Shell says Gulf oil slick is not from its wells

Filed under: Uncategorized, business |

Royal Dutch Shell says it is confident a 10-mile oil sheen spotted in the Gulf of Mexico off the Louisiana coast didn’t originate from its operations in the area.

In a statement Thursday, the company says it found no sign of leaks and ruled out any well-control issues associated with its operations. The sheen was spotted late Wednesday.

A Coast Guard helicopter with a pollution officer on board was heading out Thursday morning to the site, about 130 miles southeast of New Orleans, in an effort to determine the source of the oil.

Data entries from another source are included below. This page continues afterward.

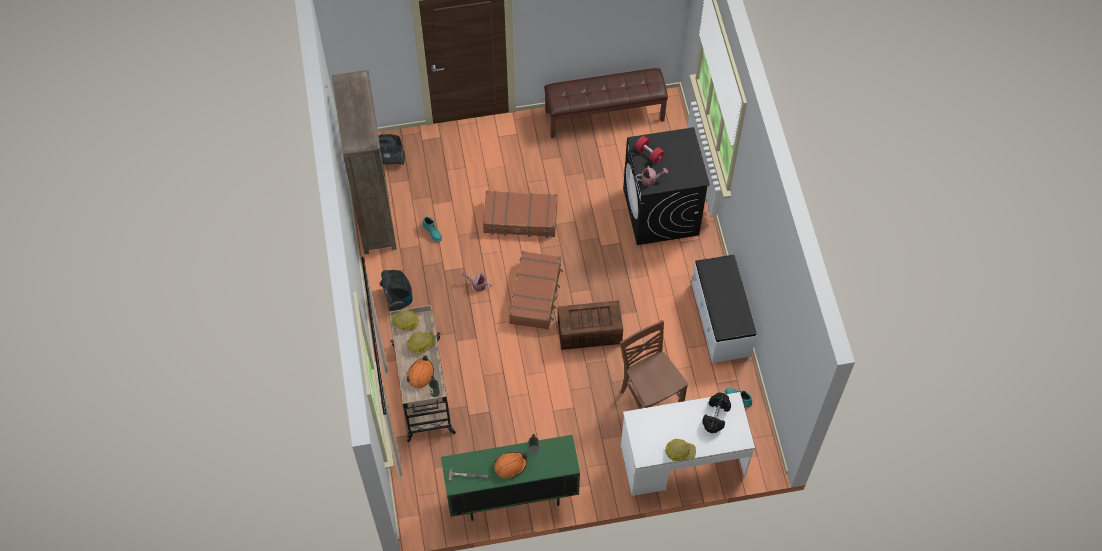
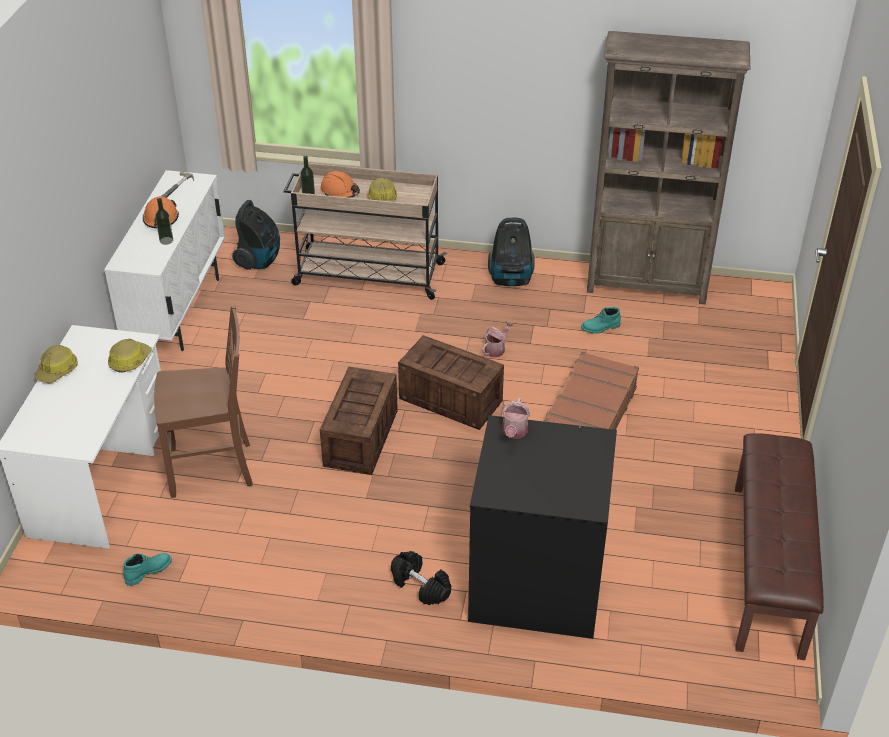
camera: 110 degrees right, 20 degrees down
vacuum cleaner [378,134,405,165] -> vacuum cleaner moved to [232,200,280,270]
hard hat [389,310,419,331] -> hard hat moved to [108,339,152,373]
green cabinet [441,435,580,521] -> white cabinet [104,170,225,351]
brown suitcase [509,251,563,329] -> crate [398,335,504,430]
red dumbbell [635,136,665,164] -> none
white bench [691,254,757,363] -> none
black dumbbell [702,393,731,433] -> black dumbbell moved to [391,551,451,605]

Shell estimates the sheen at six barrels of oil, or about 252 gallons. The company sent a response ship to skim the area as a precaution.

The company has two production platforms in the area, called Mars and Ursa.

Shares in Royal Dutch Shell PLC fell in European trading early Thursday after the sheen was reported. After New York trading opened, Shell’s U.S. shares were up 32 cents at $68.07.

Early reports could not determine whether oil was continuing to flow at the site near the Shell platforms.

The Mars and Ursa fields are producing oil and natural gas from huge tension-leg production platforms. The Mars platform is in 2,900 feet of water while Ursa is in 4,000 feet of water.

Shell operates six major offshore facilities, 13 crewed platforms and numerous subsea systems in the Gulf.

The sheen was reported in an area about 50 miles from the site of BP’s Macondo well, which blew out in April 2010 and created the nation’s worst offshore oil disaster. The now-plugged Macondo well is in about 5,000 feet of water.

Sheens spread quickly as oil breaks down and a small amount can cover a large area. Earlier this week, a tanker in the Mississippi River south of New Orleans spilled an estimated 50 gallons of oil. The sheen from the discharge extended almost 30 miles downriver.

Other possible sources, aside from oilfield equipment, could include natural seepage from the Gulf bottom and fuel discharged by passing ships headed into or out of the Mississippi River.